Wolf 359's proper motion is 4.696 arcseconds per year, and moving away from the Sun at a velocity of ~19 km/s. When translated into the galactic coordinate system, the motion corresponds to a space velocity of (U, V, W) = (−26, −44, −18) km/s. This space velocity implies that Wolf 359 belongs to the population of old-disk stars. It follows an orbit through the Milky Way that will bring it as close as 20.5 kly and as distant as 28 kly from the Galactic Center. The predicted galactic orbit has an eccentricity of 0.156, and the star can travel as far as 444 ly away from the galactic plane. The closest stellar neighbor to Wolf 359 is the red dwarf Ross 128, at 3.79 ly. Approximately 13,850 years before the present day, Wolf 359 attained its minimal separation of about 7.35 ly from the Sun, and has been receding away ever since.

==Search for planets==
Radial velocity measurements of the star in 2011 using the Near Infrared Spectrometer (NIRSPEC) instrument at the Keck II observatory did not reveal any variations that might otherwise indicate the presence of an orbiting companion. This instrumentation is sensitive enough to detect the gravitational perturbations of massive, short period companions with the mass of Neptune or greater.

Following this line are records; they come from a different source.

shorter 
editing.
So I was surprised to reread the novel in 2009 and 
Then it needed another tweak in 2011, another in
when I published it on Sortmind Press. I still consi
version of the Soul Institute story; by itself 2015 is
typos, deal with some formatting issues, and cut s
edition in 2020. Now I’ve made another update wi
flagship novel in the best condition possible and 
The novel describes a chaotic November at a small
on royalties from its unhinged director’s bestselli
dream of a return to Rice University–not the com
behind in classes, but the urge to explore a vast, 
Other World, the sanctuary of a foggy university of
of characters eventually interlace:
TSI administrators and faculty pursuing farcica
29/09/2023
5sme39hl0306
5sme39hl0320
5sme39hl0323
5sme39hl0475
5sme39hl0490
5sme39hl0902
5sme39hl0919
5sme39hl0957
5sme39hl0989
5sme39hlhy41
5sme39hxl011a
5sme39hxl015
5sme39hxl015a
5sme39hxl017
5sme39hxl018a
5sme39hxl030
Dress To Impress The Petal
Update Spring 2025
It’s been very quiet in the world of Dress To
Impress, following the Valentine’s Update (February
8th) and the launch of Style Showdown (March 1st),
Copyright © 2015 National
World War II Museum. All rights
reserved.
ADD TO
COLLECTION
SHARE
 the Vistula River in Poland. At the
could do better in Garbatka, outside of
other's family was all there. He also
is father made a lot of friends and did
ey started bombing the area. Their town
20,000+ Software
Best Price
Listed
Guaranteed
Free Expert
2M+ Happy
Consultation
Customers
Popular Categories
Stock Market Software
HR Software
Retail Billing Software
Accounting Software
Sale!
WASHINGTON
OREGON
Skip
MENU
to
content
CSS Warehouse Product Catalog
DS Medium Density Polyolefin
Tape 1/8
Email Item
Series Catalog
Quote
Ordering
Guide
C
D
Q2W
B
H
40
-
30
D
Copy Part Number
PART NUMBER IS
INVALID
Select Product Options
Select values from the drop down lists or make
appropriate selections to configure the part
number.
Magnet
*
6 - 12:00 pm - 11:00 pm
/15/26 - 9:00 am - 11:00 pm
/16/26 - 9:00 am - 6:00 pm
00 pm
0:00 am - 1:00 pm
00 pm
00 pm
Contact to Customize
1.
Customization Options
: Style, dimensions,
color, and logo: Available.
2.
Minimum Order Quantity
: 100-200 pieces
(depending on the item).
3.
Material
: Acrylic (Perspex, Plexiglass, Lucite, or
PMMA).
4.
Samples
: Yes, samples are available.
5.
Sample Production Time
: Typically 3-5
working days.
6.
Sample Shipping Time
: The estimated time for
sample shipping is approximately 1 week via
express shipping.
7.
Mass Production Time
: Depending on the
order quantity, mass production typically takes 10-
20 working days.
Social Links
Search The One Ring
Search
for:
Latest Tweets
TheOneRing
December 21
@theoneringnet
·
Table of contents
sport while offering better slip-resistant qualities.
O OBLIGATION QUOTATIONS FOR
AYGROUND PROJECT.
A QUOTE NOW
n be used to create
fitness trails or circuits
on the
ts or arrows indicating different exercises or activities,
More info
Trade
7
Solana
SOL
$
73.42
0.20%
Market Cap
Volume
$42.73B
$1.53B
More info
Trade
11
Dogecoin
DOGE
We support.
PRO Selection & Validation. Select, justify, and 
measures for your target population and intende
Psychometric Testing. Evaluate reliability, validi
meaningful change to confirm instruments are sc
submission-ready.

In June 2019, an international team of astronomers led by Mikko Tuomi from the University of Hertfordshire, UK, submitted a preprint with the results of the first reported detection of two candidate exoplanets orbiting Wolf 359 using the radial velocity method from observations with HARPS in Chile and HIRES in Hawaii. If these planets were confirmed, the setup of the system would be similar to but more extreme than that of the nearby red dwarf Proxima Centauri, with both having a close-in low-mass planet and a farther out higher-mass planet. The theorized and later ruled-out inner planet, Wolf 359 c, would receive per unit area about forty times as much radiative energy as compared to Earth, making it unlikely to be a habitable planet. The as yet unconfimed Wolf 359 b, in contrast, is classified as a cool super-Neptune, receiving roughly a third to a quarter of the energy per unit area as Neptune does from the Sun.

Further observations from the CARMENES survey have found that the radial velocity signal corresponding to the inner planet candidate Wolf 359 c is a false positive, resulting from the rotation of the star rather than a planetary companion. A 2023 follow-up study using MAROON-X, CARMENES, HARPS, and HIRES radial velocity data as well as imaging data was unable to either confirm or refute the presence of Wolf 359 b. The same study ruled out the existence of any brown dwarfs or massive gas giant companions within 10 AU of the star, planets more than half the mass of Jupiter within 1 AU, and planets more massive than Uranus within 0.1 AU.

The Wolf 359 planetary system
| Companion (in order from star) | Mass | Semimajor axis (AU) | Orbital period (days) | Eccentricity | Inclination (°) | Radius |
|---|---|---|---|---|---|---|
| b (unconfirmed) | ≥43.9+29.5 −23.9 M_{🜨} | 1.845+0.289 −0.258 | 2,938±436 | 0.04+0.27 −0.04 | — | — |

==In popular culture==
Wolf 359 is an episode of the original The Outer Limits television show. It first aired on 7 November 1964, during its second season.

Wolf 359 is notable for being the location and namesake of the Battle of Wolf 359 in the Star Trek universe.

A space station in orbit around the star is the primary setting of Wolf 359 (podcast).